Defensively, City have only conceded two more goals (17) after 15 league games than they did last season (15), but nine of those goals have been shipped in the last four games, against Chelsea, Liverpool, Spurs and Villa. So their top four rivals are clearly benefiting from being more adventurous against City this season.

Left-back issues

City don't have a reliable left-back, and it could even be argued that Guardiola's squad doesn't actually possess a specialist in that position. Since the summer window of 2022, City have parted company with Oleksandar Zinchenko, João Cancelo and Benjamin Mendy, but haven't replaced any of them. Aymeric Laporte, a left-sided centre-half who filled in at left-back at times, has also moved on.

Nathan Ake has played as left-back and done a reasonable job there, but the Netherlands international is really a centre-half. Summer signing Josko Gvardiol has been deployed at left-back for much of this season, but like Ake, the Croatia international has forged his reputation in the centre of defence.

On the right, City boast one of the world's best right-backs in Kyle Walker, but their left flank is a weak link and opponents are targeting that position.

Poor summer transfers

City have been the masters of the transfer window in recent years, with the £52 million signing of Erling Haaland from Borussia Dortmund in summer 2022 arguably the best business done by any club in the Premier League.

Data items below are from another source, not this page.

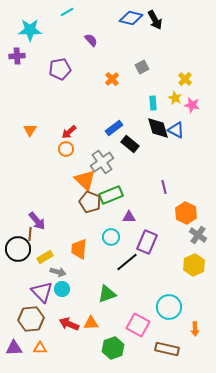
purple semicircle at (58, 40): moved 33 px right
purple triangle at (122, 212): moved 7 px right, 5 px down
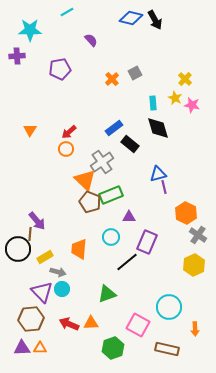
gray square at (142, 67): moved 7 px left, 6 px down
blue triangle at (176, 130): moved 18 px left, 44 px down; rotated 42 degrees counterclockwise
purple triangle at (14, 348): moved 8 px right
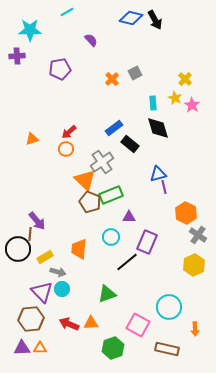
pink star at (192, 105): rotated 21 degrees clockwise
orange triangle at (30, 130): moved 2 px right, 9 px down; rotated 40 degrees clockwise
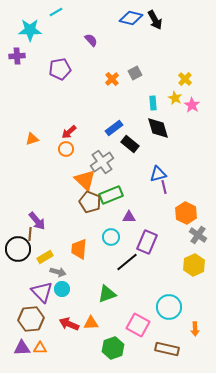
cyan line at (67, 12): moved 11 px left
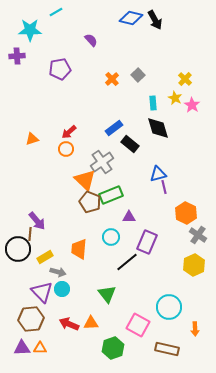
gray square at (135, 73): moved 3 px right, 2 px down; rotated 16 degrees counterclockwise
green triangle at (107, 294): rotated 48 degrees counterclockwise
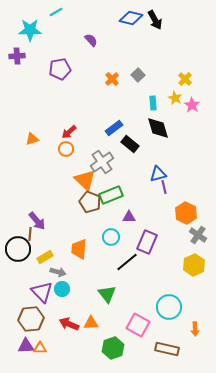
purple triangle at (22, 348): moved 4 px right, 2 px up
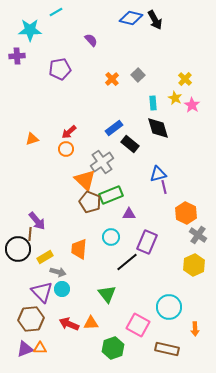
purple triangle at (129, 217): moved 3 px up
purple triangle at (26, 346): moved 1 px left, 3 px down; rotated 18 degrees counterclockwise
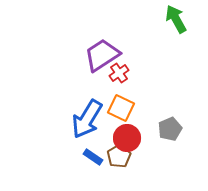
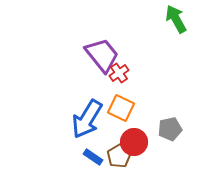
purple trapezoid: rotated 84 degrees clockwise
gray pentagon: rotated 10 degrees clockwise
red circle: moved 7 px right, 4 px down
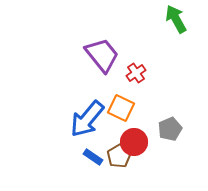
red cross: moved 17 px right
blue arrow: rotated 9 degrees clockwise
gray pentagon: rotated 10 degrees counterclockwise
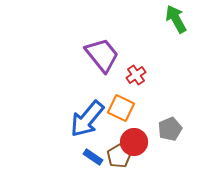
red cross: moved 2 px down
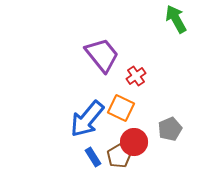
red cross: moved 1 px down
blue rectangle: rotated 24 degrees clockwise
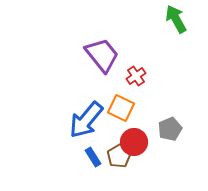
blue arrow: moved 1 px left, 1 px down
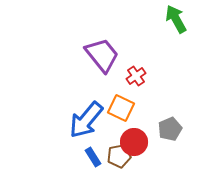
brown pentagon: rotated 20 degrees clockwise
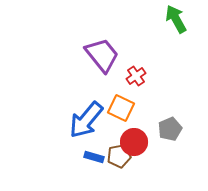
blue rectangle: moved 1 px right; rotated 42 degrees counterclockwise
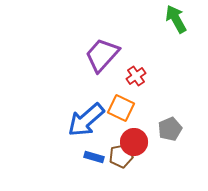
purple trapezoid: rotated 99 degrees counterclockwise
blue arrow: rotated 9 degrees clockwise
brown pentagon: moved 2 px right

But Guardiola's squad was arguably weaker at the start of this season than it was at the end of last due to the comings and goings at the Etihad.

City failed to persuade Ilkay Gündogan to sign a new contract, and the midfielder who was so important last season chose instead to move to Barcelona. Mateo Kovacic and Matheus Nunes were signed to help plug the gap, but Gundogan has proven to be irreplaceable.

Jérémy Doku has done well since being signed as a replacement for Riyad Mahrez, but Gvardiol has yet to settle in following his £77 million move from RB Leipzig. Gvardiol is a top defender, but City's priority should have been a new left-back rather than another centre-half.

And every time Cole Palmer plays for Chelsea, City's decision to offload the young forward looks increasingly difficult to comprehend.

Treble hangover?

Repeating last season's incredible success of winning the Champions League, Premier League and FA Cup was always going to be a tough task -- trebles are rare because they are so hard to achieve -- but maybe we're now seeing how much it took out of Guardiola's players physically and emotionally. Some of last season's top performers (Rúben Dias, Jack Grealish, Bernardo Silva) have been unusually inconsistent this time around, while De Bruyne has once again been sidelined by the hamstring problem that troubled him for the final months of last season.

Dias has made mistakes in defence and Grealish has lost his spark, registering just one goal and one assist so far in the league. Bernardo, meanwhile, has had highs and lows and is struggling for consistency.

Are things about to get better?

Perhaps this blip is temporary, City have simply suffered from a tough run of fixtures and are now about to rediscover their form and surge back to the top of the table. Having failed to win any of their last four games against Chelsea, Liverpool, Spurs or Villa, City's next four league games look far more manageable and could see them bank 12 points from 12.

Promoted side Luton Town away is this Sunday, followed by Crystal Palace (at home), Everton (away) and Sheffield United (home) before the end of December. Sandwiched between the Palace and Everton games is a trip to Saudi Arabia for the FIFA Club World Cup, meaning City could get to the end of 2023 on the back of a four-game winning streak in the league having just been crowned world champions.

That's the positive outlook. Recent form suggests otherwise, but if any team can emerge from a slump and turn the situation around, it's Pep Guardiola's Manchester City.

The difference this season, though, is that City have plenty of rivals capable of halting their march to silverware.